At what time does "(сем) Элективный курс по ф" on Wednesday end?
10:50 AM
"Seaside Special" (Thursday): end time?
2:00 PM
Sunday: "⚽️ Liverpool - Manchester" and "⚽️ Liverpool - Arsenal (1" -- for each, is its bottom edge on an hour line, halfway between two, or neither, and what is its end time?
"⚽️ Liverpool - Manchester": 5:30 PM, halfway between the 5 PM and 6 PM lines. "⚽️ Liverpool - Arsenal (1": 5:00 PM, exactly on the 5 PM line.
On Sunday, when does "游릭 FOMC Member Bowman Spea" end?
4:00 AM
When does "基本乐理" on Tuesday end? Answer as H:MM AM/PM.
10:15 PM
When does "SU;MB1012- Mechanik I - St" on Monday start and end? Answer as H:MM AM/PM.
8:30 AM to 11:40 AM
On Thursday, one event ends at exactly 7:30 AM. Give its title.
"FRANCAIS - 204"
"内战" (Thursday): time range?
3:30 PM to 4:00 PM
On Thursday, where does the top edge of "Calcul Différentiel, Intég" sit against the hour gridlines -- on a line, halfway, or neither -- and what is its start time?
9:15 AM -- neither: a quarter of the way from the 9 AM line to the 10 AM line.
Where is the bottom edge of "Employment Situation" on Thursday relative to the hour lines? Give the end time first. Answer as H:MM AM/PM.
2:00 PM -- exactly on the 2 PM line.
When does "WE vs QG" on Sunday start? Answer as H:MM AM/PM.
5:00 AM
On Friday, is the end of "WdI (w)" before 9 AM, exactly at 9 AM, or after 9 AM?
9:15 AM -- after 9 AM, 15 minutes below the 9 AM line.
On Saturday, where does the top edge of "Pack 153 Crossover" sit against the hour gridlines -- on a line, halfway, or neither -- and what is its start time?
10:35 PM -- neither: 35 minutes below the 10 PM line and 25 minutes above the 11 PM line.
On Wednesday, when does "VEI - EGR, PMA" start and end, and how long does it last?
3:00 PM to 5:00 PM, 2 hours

● **Task requirements**
Please switch each "hour gridlines" in the material above to "hour lines", then write out all of the material again with nothing else changed.

● **Exercise response**
At what time does "(сем) Элективный курс по ф" on Wednesday end?
10:50 AM
"Seaside Special" (Thursday): end time?
2:00 PM
Sunday: "⚽️ Liverpool - Manchester" and "⚽️ Liverpool - Arsenal (1" -- for each, is its bottom edge on an hour line, halfway between two, or neither, and what is its end time?
"⚽️ Liverpool - Manchester": 5:30 PM, halfway between the 5 PM and 6 PM lines. "⚽️ Liverpool - Arsenal (1": 5:00 PM, exactly on the 5 PM line.
On Sunday, when does "游릭 FOMC Member Bowman Spea" end?
4:00 AM
When does "基本乐理" on Tuesday end? Answer as H:MM AM/PM.
10:15 PM
When does "SU;MB1012- Mechanik I - St" on Monday start and end? Answer as H:MM AM/PM.
8:30 AM to 11:40 AM
On Thursday, one event ends at exactly 7:30 AM. Give its title.
"FRANCAIS - 204"
"内战" (Thursday): time range?
3:30 PM to 4:00 PM
On Thursday, where does the top edge of "Calcul Différentiel, Intég" sit against the hour lines -- on a line, halfway, or neither -- and what is its start time?
9:15 AM -- neither: a quarter of the way from the 9 AM line to the 10 AM line.
Where is the bottom edge of "Employment Situation" on Thursday relative to the hour lines? Give the end time first. Answer as H:MM AM/PM.
2:00 PM -- exactly on the 2 PM line.
When does "WE vs QG" on Sunday start? Answer as H:MM AM/PM.
5:00 AM
On Friday, is the end of "WdI (w)" before 9 AM, exactly at 9 AM, or after 9 AM?
9:15 AM -- after 9 AM, 15 minutes below the 9 AM line.
On Saturday, where does the top edge of "Pack 153 Crossover" sit against the hour lines -- on a line, halfway, or neither -- and what is its start time?
10:35 PM -- neither: 35 minutes below the 10 PM line and 25 minutes above the 11 PM line.
On Wednesday, when does "VEI - EGR, PMA" start and end, and how long does it last?
3:00 PM to 5:00 PM, 2 hours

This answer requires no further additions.